From the road, I enjoyed the view of the buildings, which looked as if it was sloping with those shimmering lights that provoked the beautiful city’s image.
I still couldn’t wait to wake up and get to Kigali Convention Centre where the proceedings of the conference were held. I have heard so much about it and it was indeed impressive. The convention centre absorbed us all in its enormous space, and mind you, we were over 2000 from across Africa.
We don’t have such a facility in Botswana and I was tipped it is actually the second largest after the one in Addis Ababa while some argued that Kenya Convention Centre is also that big. On the second day of the event, with my team of journalists from 13 other countries spooned by Thompson Reuters leadership, we visited Kagitarama village in Muhanga District. Clearly, the country is beautiful and clean; we still noted this on the way to the fields.

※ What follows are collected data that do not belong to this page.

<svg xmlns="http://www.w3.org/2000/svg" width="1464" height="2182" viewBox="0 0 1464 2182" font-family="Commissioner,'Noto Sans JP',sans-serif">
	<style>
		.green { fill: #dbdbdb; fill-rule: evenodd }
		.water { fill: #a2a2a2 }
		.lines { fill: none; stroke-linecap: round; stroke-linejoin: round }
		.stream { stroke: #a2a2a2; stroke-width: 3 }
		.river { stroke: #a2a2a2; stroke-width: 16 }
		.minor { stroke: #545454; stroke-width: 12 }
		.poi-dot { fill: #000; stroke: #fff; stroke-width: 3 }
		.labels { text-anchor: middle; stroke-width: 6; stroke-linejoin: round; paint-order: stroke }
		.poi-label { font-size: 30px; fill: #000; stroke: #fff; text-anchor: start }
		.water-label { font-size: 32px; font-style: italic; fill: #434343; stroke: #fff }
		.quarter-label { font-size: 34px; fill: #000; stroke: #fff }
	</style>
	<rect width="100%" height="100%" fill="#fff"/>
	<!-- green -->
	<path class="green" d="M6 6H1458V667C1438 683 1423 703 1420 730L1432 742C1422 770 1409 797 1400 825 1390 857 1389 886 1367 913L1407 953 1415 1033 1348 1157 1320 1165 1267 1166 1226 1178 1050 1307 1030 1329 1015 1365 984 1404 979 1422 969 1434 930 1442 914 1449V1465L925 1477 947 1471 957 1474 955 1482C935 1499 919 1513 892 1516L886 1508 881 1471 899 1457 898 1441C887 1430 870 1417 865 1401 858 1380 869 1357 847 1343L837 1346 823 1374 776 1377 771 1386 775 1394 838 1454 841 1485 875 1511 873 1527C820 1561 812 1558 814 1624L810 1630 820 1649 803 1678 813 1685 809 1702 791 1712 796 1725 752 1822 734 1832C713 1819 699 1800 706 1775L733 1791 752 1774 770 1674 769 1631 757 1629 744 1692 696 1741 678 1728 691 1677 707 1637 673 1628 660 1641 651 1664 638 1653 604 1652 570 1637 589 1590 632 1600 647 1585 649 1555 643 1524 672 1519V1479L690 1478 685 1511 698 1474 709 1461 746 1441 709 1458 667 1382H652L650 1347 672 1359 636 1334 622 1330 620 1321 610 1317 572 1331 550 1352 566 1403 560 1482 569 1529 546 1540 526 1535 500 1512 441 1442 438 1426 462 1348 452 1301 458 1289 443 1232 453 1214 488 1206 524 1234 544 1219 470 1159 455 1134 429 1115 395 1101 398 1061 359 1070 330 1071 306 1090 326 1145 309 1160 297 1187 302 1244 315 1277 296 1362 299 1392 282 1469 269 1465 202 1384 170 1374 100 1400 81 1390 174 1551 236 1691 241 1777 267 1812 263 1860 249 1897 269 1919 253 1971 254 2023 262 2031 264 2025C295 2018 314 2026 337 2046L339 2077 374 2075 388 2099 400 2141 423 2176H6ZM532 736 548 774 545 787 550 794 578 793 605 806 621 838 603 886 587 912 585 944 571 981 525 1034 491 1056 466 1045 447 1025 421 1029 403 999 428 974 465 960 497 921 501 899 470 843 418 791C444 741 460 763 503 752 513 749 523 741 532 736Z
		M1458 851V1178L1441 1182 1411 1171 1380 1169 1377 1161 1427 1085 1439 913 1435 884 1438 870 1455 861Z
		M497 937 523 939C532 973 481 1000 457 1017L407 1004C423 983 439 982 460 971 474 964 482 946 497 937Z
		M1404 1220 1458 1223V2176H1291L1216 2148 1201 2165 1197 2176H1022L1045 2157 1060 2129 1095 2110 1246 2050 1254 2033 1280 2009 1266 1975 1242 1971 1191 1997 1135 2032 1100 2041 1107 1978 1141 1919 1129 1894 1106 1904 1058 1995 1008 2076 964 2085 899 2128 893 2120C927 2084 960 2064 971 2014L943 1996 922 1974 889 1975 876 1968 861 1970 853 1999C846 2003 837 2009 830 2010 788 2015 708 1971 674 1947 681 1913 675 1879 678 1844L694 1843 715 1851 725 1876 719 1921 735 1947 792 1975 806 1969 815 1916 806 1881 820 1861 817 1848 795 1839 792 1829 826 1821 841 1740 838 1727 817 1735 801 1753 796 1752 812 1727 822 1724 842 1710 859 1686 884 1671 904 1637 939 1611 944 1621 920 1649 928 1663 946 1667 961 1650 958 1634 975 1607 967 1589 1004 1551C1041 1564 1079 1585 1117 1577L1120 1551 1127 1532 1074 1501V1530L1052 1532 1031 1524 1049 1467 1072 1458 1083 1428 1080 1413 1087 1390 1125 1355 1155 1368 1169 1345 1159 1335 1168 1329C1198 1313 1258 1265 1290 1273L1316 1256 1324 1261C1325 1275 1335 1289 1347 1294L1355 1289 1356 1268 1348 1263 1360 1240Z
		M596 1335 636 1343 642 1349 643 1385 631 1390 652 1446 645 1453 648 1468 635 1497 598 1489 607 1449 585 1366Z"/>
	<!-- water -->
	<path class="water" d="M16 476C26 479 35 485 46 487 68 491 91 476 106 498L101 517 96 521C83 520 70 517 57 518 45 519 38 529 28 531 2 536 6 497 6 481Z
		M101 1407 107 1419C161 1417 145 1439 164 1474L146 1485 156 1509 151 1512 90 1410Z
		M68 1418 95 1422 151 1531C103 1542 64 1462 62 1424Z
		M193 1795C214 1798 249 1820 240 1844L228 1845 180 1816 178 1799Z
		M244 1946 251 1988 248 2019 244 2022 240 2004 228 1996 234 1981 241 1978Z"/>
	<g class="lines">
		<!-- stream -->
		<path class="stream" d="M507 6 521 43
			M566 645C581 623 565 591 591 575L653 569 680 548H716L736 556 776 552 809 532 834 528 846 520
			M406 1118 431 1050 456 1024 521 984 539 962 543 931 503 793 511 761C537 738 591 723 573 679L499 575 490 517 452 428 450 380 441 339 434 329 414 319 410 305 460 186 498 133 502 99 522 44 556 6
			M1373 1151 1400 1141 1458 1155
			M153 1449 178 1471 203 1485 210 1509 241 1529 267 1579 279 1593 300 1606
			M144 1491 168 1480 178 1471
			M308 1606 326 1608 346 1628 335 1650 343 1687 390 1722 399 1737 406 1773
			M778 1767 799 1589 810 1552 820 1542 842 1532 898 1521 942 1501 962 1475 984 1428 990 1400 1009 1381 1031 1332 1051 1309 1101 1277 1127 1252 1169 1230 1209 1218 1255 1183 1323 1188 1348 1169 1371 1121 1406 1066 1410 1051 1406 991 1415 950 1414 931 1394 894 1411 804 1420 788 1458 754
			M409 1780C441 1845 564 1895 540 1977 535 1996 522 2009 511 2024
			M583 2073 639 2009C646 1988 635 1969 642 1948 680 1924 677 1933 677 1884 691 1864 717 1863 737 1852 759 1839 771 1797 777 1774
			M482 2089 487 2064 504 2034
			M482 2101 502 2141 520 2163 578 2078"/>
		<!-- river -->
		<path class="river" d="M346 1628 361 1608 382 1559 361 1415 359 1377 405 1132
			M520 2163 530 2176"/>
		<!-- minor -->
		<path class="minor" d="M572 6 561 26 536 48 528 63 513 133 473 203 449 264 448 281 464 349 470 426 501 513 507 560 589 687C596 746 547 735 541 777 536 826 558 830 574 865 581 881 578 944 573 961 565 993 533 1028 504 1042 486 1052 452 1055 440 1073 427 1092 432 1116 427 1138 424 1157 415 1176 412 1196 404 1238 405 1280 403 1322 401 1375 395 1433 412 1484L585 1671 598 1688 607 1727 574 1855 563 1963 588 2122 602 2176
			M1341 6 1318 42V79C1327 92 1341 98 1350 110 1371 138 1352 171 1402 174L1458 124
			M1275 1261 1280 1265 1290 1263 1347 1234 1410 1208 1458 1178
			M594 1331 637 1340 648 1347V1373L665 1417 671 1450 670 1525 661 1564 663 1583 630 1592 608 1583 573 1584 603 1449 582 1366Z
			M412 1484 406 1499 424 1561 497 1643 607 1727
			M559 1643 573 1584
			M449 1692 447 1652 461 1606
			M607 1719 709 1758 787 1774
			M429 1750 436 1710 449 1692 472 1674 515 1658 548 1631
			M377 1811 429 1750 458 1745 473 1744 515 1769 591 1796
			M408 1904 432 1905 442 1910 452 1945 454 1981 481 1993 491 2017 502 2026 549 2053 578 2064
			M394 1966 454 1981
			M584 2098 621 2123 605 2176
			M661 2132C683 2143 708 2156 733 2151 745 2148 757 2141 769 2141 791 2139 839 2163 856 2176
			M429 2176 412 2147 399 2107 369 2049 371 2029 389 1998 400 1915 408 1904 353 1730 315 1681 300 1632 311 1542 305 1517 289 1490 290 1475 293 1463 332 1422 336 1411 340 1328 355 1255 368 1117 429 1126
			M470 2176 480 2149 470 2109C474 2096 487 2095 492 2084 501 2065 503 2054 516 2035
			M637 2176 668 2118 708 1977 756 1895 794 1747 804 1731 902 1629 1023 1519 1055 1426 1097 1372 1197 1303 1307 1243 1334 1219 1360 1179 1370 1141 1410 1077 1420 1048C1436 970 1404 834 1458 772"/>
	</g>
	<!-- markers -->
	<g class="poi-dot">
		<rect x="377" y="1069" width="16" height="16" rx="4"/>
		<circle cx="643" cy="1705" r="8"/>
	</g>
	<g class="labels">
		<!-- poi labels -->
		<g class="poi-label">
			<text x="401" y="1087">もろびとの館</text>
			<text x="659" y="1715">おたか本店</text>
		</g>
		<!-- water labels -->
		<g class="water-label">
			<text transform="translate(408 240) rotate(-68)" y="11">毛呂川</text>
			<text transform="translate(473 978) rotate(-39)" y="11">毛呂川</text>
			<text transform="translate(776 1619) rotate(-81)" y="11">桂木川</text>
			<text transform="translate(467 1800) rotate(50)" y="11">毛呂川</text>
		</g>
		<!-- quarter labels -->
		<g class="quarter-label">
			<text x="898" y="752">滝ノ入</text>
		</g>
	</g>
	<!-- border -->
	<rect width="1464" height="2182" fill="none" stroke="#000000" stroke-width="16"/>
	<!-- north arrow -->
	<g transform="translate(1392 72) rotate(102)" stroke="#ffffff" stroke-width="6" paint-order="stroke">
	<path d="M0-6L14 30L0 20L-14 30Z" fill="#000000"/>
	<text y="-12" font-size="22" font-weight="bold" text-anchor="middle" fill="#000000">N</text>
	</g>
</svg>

Those lovely, open green spaces really fascinated me especially since it was drizzling and that fresh smell just made my day. I also spared some time to visit Kigali Memorial Centre and Nyamata Genocide Memorial.I was so touched at this place, there are so many disheartening stories on how people died during the genocide, but thank God the country has just positively transformed to be a peaceful place.
I literally shed a remorseful tear when I saw those clothes some stained in blood that were preserved after the dead were buried. I was glad that the memorial centres are there to show the world the difficult path that the country once faced. At Nyamata, I was also deeply hurt when they explained to me about one tombstone that belonged to an 18-year-old girl who was painfully killed with a stick that was shoved from her mouth and let out through her excretory passage.
She died a very painful death her killer did not only kill her that way. He was an HIV positive man and he also raped her. Seeing those skulls of the deceased piled up there also ripped off one’s soul. A lot more painful stories from these centres may be shared but I am so glad the country is now fine. There is actually a police offices about three meters apart at the malls, just to ensure that people in the city are safe at all times.
On my way back, we made a stop over at Victoria Falls airport where we waited for an hour before we proceeded to my capital city, Gaborone. I enjoyed the landscape that I saw from above, it looked dry but there was just something about the glimpse.My travel to Kigali was indeed insightful as I have learnt a lot from the forum and also had an opportunity to be in the midst of my continent’s leaders.
The renowned Tony Blair also graced this occasion, and from Botswana, Former Governor of Bank of Botswana Linah Mohohlo, the youthful Naledi Magowe and Liberty Mtetwa also attended the forum to talk technology in Agriculture.